#### Problem details
Check each line of the records below and collect those holding "macros".

#### Data for processing
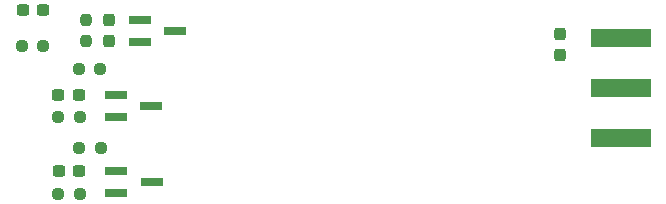
<source format=gtp>
G04 #@! TF.GenerationSoftware,KiCad,Pcbnew,7.0.10*
G04 #@! TF.CreationDate,2024-11-24T13:25:20-08:00*
G04 #@! TF.ProjectId,LoopAntennaPreamp,4c6f6f70-416e-4746-956e-6e6150726561,rev?*
G04 #@! TF.SameCoordinates,Original*
G04 #@! TF.FileFunction,Paste,Top*
G04 #@! TF.FilePolarity,Positive*
%FSLAX46Y46*%
G04 Gerber Fmt 4.6, Leading zero omitted, Abs format (unit mm)*
G04 Created by KiCad (PCBNEW 7.0.10) date 2024-11-24 13:25:20*
%MOMM*%
%LPD*%
G01*
G04 APERTURE LIST*
G04 Aperture macros list*
%AMRoundRect*
0 Rectangle with rounded corners*
0 $1 Rounding radius*
0 $2 $3 $4 $5 $6 $7 $8 $9 X,Y pos of 4 corners*
0 Add a 4 corners polygon primitive as box body*
4,1,4,$2,$3,$4,$5,$6,$7,$8,$9,$2,$3,0*
0 Add four circle primitives for the rounded corners*
1,1,$1+$1,$2,$3*
1,1,$1+$1,$4,$5*
1,1,$1+$1,$6,$7*
1,1,$1+$1,$8,$9*
0 Add four rect primitives between the rounded corners*
20,1,$1+$1,$2,$3,$4,$5,0*
20,1,$1+$1,$4,$5,$6,$7,0*
20,1,$1+$1,$6,$7,$8,$9,0*
20,1,$1+$1,$8,$9,$2,$3,0*%
G04 Aperture macros list end*
%ADD10RoundRect,0.237500X-0.250000X-0.237500X0.250000X-0.237500X0.250000X0.237500X-0.250000X0.237500X0*%
%ADD11RoundRect,0.237500X0.237500X-0.250000X0.237500X0.250000X-0.237500X0.250000X-0.237500X-0.250000X0*%
%ADD12R,1.900000X0.800000*%
%ADD13R,5.080000X1.500000*%
%ADD14RoundRect,0.237500X-0.237500X0.300000X-0.237500X-0.300000X0.237500X-0.300000X0.237500X0.300000X0*%
%ADD15RoundRect,0.237500X-0.300000X-0.237500X0.300000X-0.237500X0.300000X0.237500X-0.300000X0.237500X0*%
%ADD16RoundRect,0.237500X0.300000X0.237500X-0.300000X0.237500X-0.300000X-0.237500X0.300000X-0.237500X0*%
G04 APERTURE END LIST*
D10*
X101957500Y-121860000D03*
X103782500Y-121860000D03*
X101997500Y-128530000D03*
X103822500Y-128530000D03*
D11*
X102530000Y-119522500D03*
X102530000Y-117697500D03*
D10*
X97117500Y-119880000D03*
X98942500Y-119880000D03*
X100217500Y-132400000D03*
X102042500Y-132400000D03*
X100217500Y-125930000D03*
X102042500Y-125930000D03*
D12*
X107140000Y-117670000D03*
X107140000Y-119570000D03*
X110140000Y-118620000D03*
X108090000Y-124980000D03*
X105090000Y-125930000D03*
X105090000Y-124030000D03*
X108140000Y-131410000D03*
X105140000Y-132360000D03*
X105140000Y-130460000D03*
D13*
X147830000Y-123450000D03*
X147830000Y-127700000D03*
X147830000Y-119200000D03*
D14*
X142710000Y-118907500D03*
X142710000Y-120632500D03*
X104550000Y-117737500D03*
X104550000Y-119462500D03*
D15*
X98942500Y-116900000D03*
X97217500Y-116900000D03*
D16*
X101992500Y-130510000D03*
X100267500Y-130510000D03*
D15*
X100237500Y-124050000D03*
X101962500Y-124050000D03*
M02*

</source>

#### Answer box
G04 Aperture macros list*
G04 Aperture macros list end*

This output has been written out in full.